**Directions**
**A.** What percentages does the article on New Hampshire caregiver funding give? List every one.
**B.** In the article on New Hampshire caregiver funding, how many beds did the Clough Extended Health Care Facility have?
**C.** Echo the passage of the article on New Hampshire caregiver funding starting with "Unfortunately, in New" and going on through "this community asset.".

── Extracted text ──

By Staff | Oct 9, 2016

As anyone who has had to provide care to a loved one can attest, being a caregiver is hard work. Making a profession out of caregiving is even harder.

Not unlike teaching, caregiving is a noble profession that one enters with no expectation of becoming rich.

Unfortunately, in New Hampshire, caring for our most fragile citizens can make you poor. Few states do worse in funding the Medicaid safety net for the aged and those with disabilities. State reimbursement for nursing home care, for example, has gone up just 4.5 percent since 2009, compared to a 12 percent increase in the Consumer Price Index over that time. The nation’s second-oldest state now ranks at the nation’s bottom when it comes to reimbursing caregiver wages. And in New Hampshire you’re never very far from another New England state that does a better job of funding caregivers’ wages.

The nonprofit 58-bed Clough Extended Health Care Facility recently closed its doors in New London after 45 years. It’s easy to see why, as Medicaid "reimbursement" covered only 43 percent of care costs for this community asset.

Any New Hampshire nursing home has at least 29.88 percent of its Medicaid care costs ignored – the state arbitrarily subtracts this portion as a "budget neutrality factor" to help balance its own books. Imagine trying to give employees pay raises – or affordable health insurance – in the face of such a contrivance. Had residents, providers, and legislators not successfully fought a proposed cut last year matters would, somehow, be even worse.

───
── Records ──

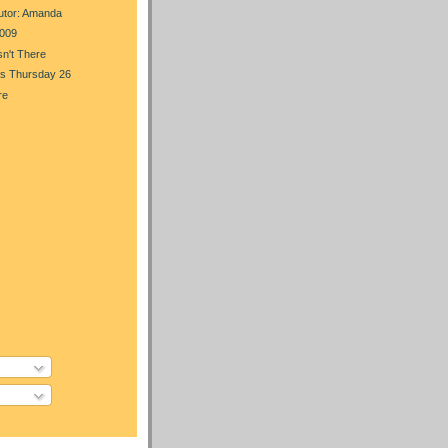
utor: Amanda
009
n't There
s Thursday 26
re
)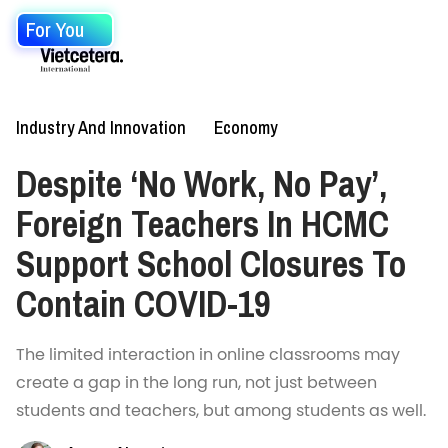
For You
Industry And Innovation
Economy
Despite ‘No Work, No Pay’,
Foreign Teachers In HCMC
Support School Closures To
Contain COVID-19
The limited interaction in online classrooms may
create a gap in the long run, not just between
students and teachers, but among students as well.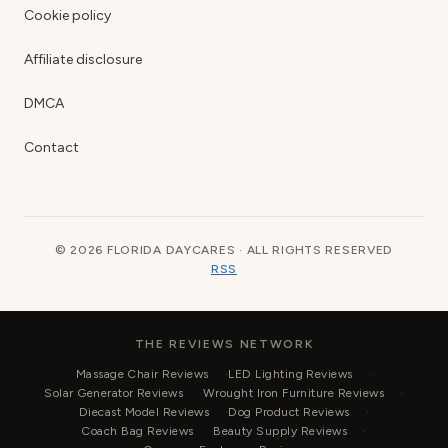
Cookie policy
Affiliate disclosure
DMCA
Contact
© 2026 FLORIDA DAYCARES · ALL RIGHTS RESERVED
RSS
THE REVIEWS NETWORK
Massage Chair Reviews
LED Lighting Reviews
Solar Generator Reviews
Wrought Iron Furniture Reviews
Diecast Model Reviews
Dog Product Reviews
Coach Bag Reviews
Beauty Supply Reviews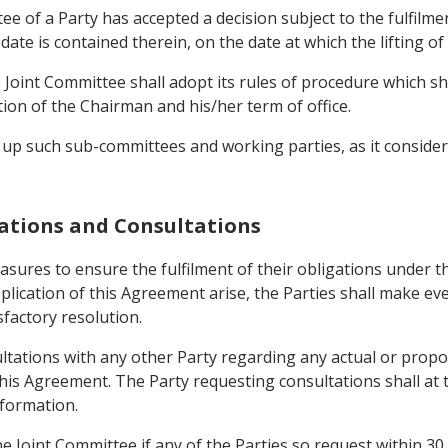
tee of a Party has accepted a decision subject to the fulfilm
r date is contained therein, on the date at which the lifting of 
Joint Committee shall adopt its rules of procedure which shal
on of the Chairman and his/her term of office.
 up such sub-committees and working parties, as it considers
igations and Consultations
measures to ensure the fulfilment of their obligations under
pplication of this Agreement arise, the Parties shall make 
sfactory resolution.
ultations with any other Party regarding any actual or prop
his Agreement. The Party requesting consultations shall at t
nformation.
he Joint Committee if any of the Parties so request within 30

───

**Results of the tasks**
**A.** 4.5 percent, 12 percent, 43 percent, 29.88 percent

**B.** 58 beds

**C.**
Unfortunately, in New Hampshire, caring for our most fragile citizens can make you poor. Few states do worse in funding the Medicaid safety net for the aged and those with disabilities. State reimbursement for nursing home care, for example, has gone up just 4.5 percent since 2009, compared to a 12 percent increase in the Consumer Price Index over that time. The nation’s second-oldest state now ranks at the nation’s bottom when it comes to reimbursing caregiver wages. And in New Hampshire you’re never very far from another New England state that does a better job of funding caregivers’ wages.

The nonprofit 58-bed Clough Extended Health Care Facility recently closed its doors in New London after 45 years. It’s easy to see why, as Medicaid "reimbursement" covered only 43 percent of care costs for this community asset.